Возле чугунной печки, чёрная труба которой была выведена в крышу вагона, возились трое парней. Один постарше, лет семнадцати, примерно ровесник Иванка, и двое лет по четырнадцати. Время от времени они открывали длинным кривым гвоздём чугунную бордово-сизую дверцу, раскалённую от ярко пылающего, клубящегося в топке огня, подбрасывали туда ещё несколько чёрных искрящихся кусков, похожих на камни. И Шура догадалась, что это каменный уголь. Двое, одетые в добротные рыжие полушубки и заячьи шапки, переговаривались и поглядывали на своего товарища. Тот, неподвижным взглядом уставившись в дверную щель вагона, молчал.
– Володь, не переживай, жива она.
– Не вышла… Она не вышла, когда нас увозили. – И Шура увидела, как лицо до этой минуты молчавшего, которого называли Володей, сморщилось в мучительной гримасе. Но он не заплакал. Только вздохнул, стиснув зубы и зажмурившись.
– Чем он её ударил? – спросил старший.
– Прикладом. Прямо в лицо. Она сразу упала. А второй в это время закричал. То ли на меня, то ли на того, который маму ударил. Потом схватил меня, потащил на улицу. Больше я маму не видел.
– Ты даже ничего не успел с собой взять?
Володя мотнул головой.
– Это плохо, – рассудил старший. – Неизвестно, куда нас повезут. Сколько дней будем в дороге.
– Серёг, а кормить нас будут? – Младший, одетый в рыжий полушубок, пристально смотрел на старшего, очень похожего на него. И по тому, как они были похожи, и по взгляду больших светлых глаз, в которых мерцала надежда и доверие, Шура поняла, что они – братья.
– Коля, мы ж договорились, что про жратву не разговариваем.
– Ладно, ладно, больше не буду…
Шура всё ещё не могла прийти в себя. Всё произошедшее казалось ей чудовищным кошмаром, нелепым сном, вроде того, который она уже переживала несколько раз в своей жизни. В первый раз, когда заболела свинкой. Потом, когда они с Иванком едва не провалились под лёд. Но был и ещё один сон. Летом прошлого года, в конце августа, через две недели после того, как отец ушёл на фронт. Ей тогда отец и приснился. Страшный, обросший до глаз щетиной, в такой же оборванной шинели, как те красноармейцы, которых немцы держат за колючей проволокой на скотобойне. Она его видела всего одно мгновение. «Что, доня, узнала меня? – сказал он, с трудом разлепляя сухие потрескавшиеся губы. – Ничего, ничего… Я живой». Она хотела закричать, позвать его, но не успела. Он исчез. И она до утра пролежала, глядя в неподвижную темень, пока за окнами не засинелись утренние сумерки. Мать за тесовой перегородкой легко, как отдохнувшая птица, соскочила с кровати, заглянула к ней и позвала: «Шура? Ты спишь?» Видимо, слышала её испуганное дыхание. Она притворилась спящей и ни матери, ни брату о том, что видела отца живым и невредимым, только очень усталым, не сказала.

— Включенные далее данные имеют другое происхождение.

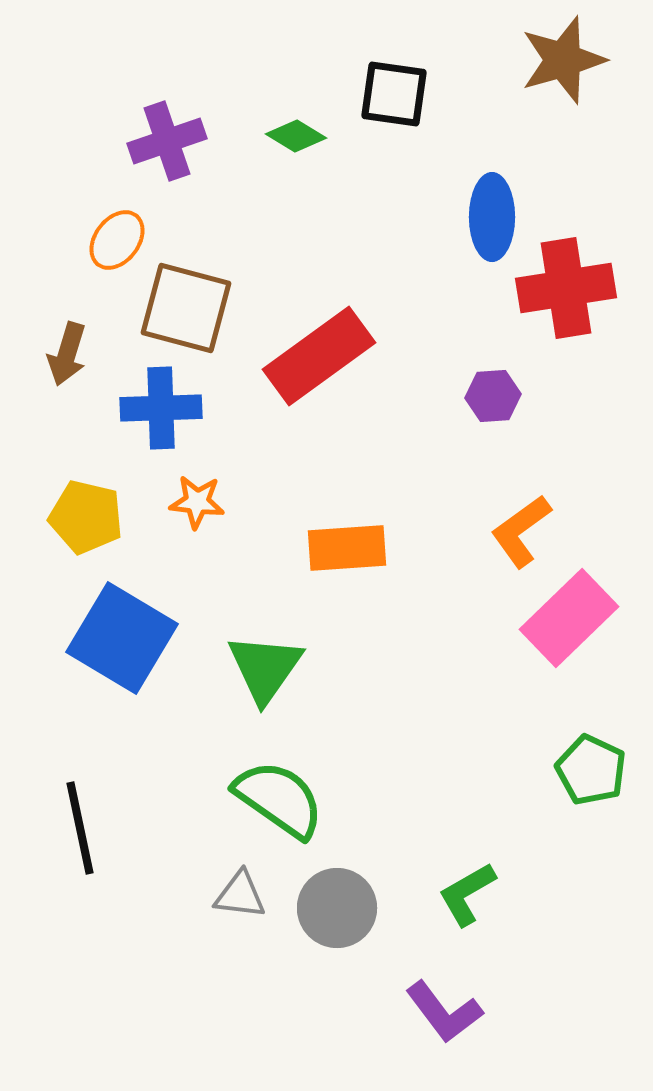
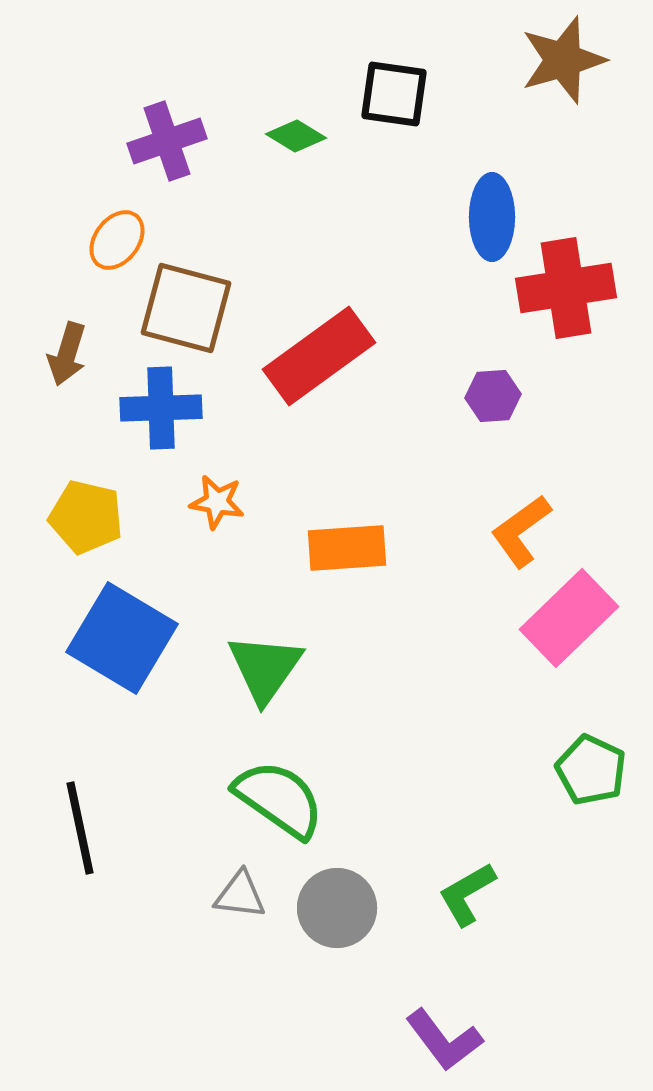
orange star: moved 20 px right; rotated 4 degrees clockwise
purple L-shape: moved 28 px down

И вот теперь она увозила с собой тайну того сна. Жив ли её папка? Где он теперь? Она вздохнула и, осмелев, спросила сидевших возле чугунной печи:
– Ребята, а вы из какой деревни?
– Из Гольтяева, – ответил старший из братьев, которого называли Серёгой.

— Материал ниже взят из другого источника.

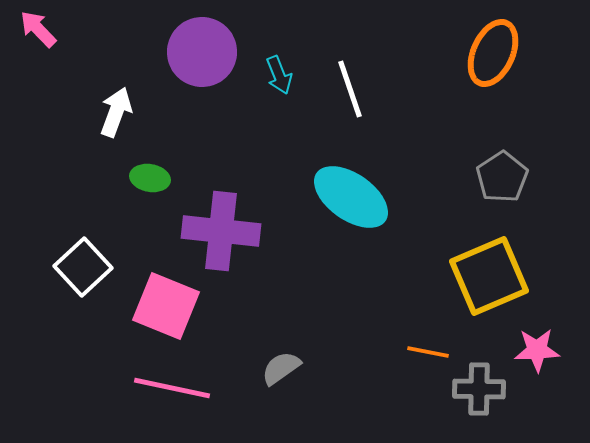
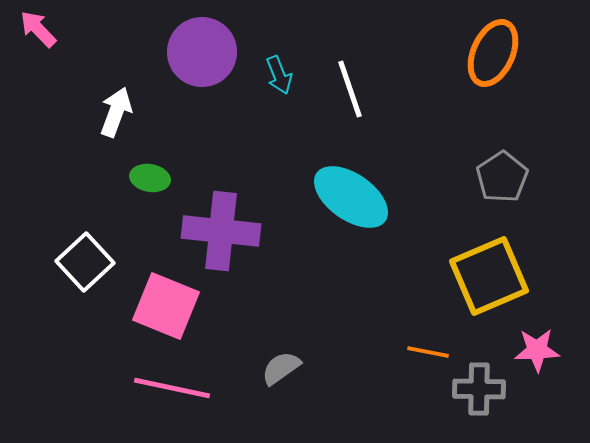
white square: moved 2 px right, 5 px up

– Тебя Серёжей зовут? – И она привстала и попыталась улыбнуться.
– Меня – да, – спохватился старший. – А это – мой брат, Коля. Это – Володя. Мы все из Гольтяева. В одну школу ходили.

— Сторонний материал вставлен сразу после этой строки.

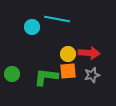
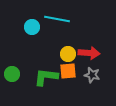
gray star: rotated 28 degrees clockwise
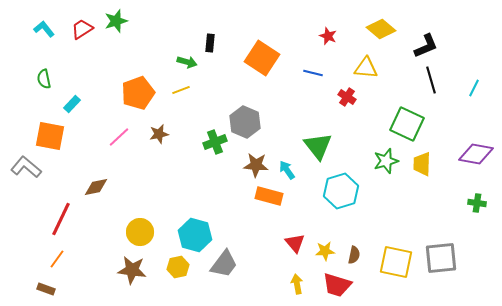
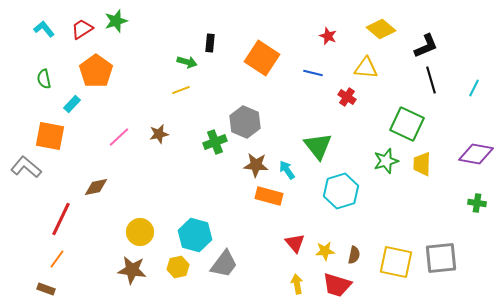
orange pentagon at (138, 93): moved 42 px left, 22 px up; rotated 16 degrees counterclockwise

– А меня зовут Шурой. – И тут же поправилась: – Александрой.
Ребята смотрели на неё. Она – на них.
– А вы не знаете, куда нас везут? – наконец спросила она.
– Куда-то в Германию. А куда точно, никто не знает.
И тут из глубины вагона кто-то сказал:
– Скорей бы станция. В туалет хочется, спасу нет.
– Вряд ли нас на станции выпустят, – сказал Серёга.